▶ **WHAT IS EXPECTED**: For the word "others", report how many lines of the records below contain it, and nothing more.

▶ **Document images with source code**:
::::

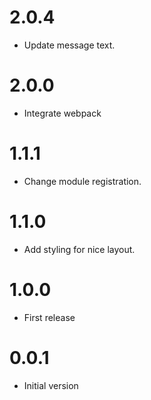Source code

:# 2.0.4

- Update message text.

# 2.0.0

- Integrate webpack

# 1.1.1

- Change module registration. 

# 1.1.0

- Add styling for nice layout. 

# 1.0.0

- First release

# 0.0.1

- Initial version
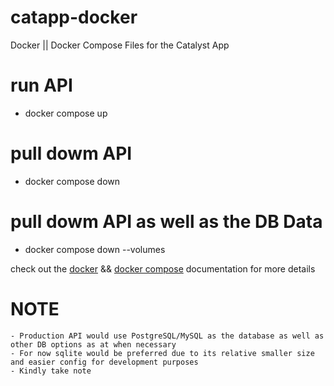 # catapp-docker
Docker || Docker Compose Files for the Catalyst App

# run API 
  - docker compose up 
  
# pull dowm API 
  - docker compose down 
  
# pull dowm API as well as the DB Data 
  - docker compose down --volumes 
  
 check out the [docker](https://docs.docker.com/) && [docker compose](https://docs.docker.com/compose/) documentation for more details 
  
# NOTE 
    - Production API would use PostgreSQL/MySQL as the database as well as other DB options as at when necessary 
    - For now sqlite would be preferred due to its relative smaller size and easier config for development purposes
    - Kindly take note
    

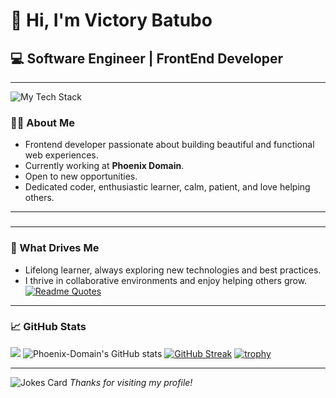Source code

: # 👋 Hi, I'm Victory Batubo

## 💻 Software Engineer | FrontEnd Developer

---
![My Tech Stack](https://github-readme-tech-stack.vercel.app/api/cards?lineCount=2&width=700&line1=html5%2Chtml5%2Cf6ea34%3Bjavascript%2Cjavascript%2Cfff800%3Bcss3%2Ccss3%2C0096ff%3Bbootstrap%2Cbootstrap%2C2f5af5%3Breact%2Creact%2C003ffa%3Bvite%2Cvite%2Caf00ff%3B&line2=figma%2Cfigma%2Cb117c7%3B)

### 🧑‍💻 About Me

- Frontend developer passionate about building beautiful and functional web experiences.
- Currently working at **Phoenix Domain**.
- Open to new opportunities.
- Dedicated coder, enthusiastic learner, calm, patient, and love helping others.

---

###


---

### 🚀 What Drives Me

- Lifelong learner, always exploring new technologies and best practices.
- I thrive in collaborative environments and enjoy helping others grow.
[![Readme Quotes](https://quotes-github-readme.vercel.app/api?type=horizontal&theme=dark)](https://github.com/Phoenix-Domain/github-readme-quotes)

---


### 📈 GitHub Stats

![](https://komarev.com/ghpvc/?username=Phoenix-Domain)
![Phoenix-Domain's GitHub stats](https://github-readme-stats.vercel.app/api?username=Phoenix-Domain&show=reviews&show_icons=true&theme=radical)
[![GitHub Streak](https://streak-stats.demolab.com/?user=Phoenix-Domain&theme=dark)](https://git.io/streak-stats)
[![trophy](https://github-profile-trophy.vercel.app/?username=Phoenix-Domain&theme=onedark)](https://github.com/Phoenix-Domain/github-profile-trophy)



---
![Jokes Card](https://readme-jokes.vercel.app/api)
_Thanks for visiting my profile!_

::::

▶ **FINISHED TASK**: 2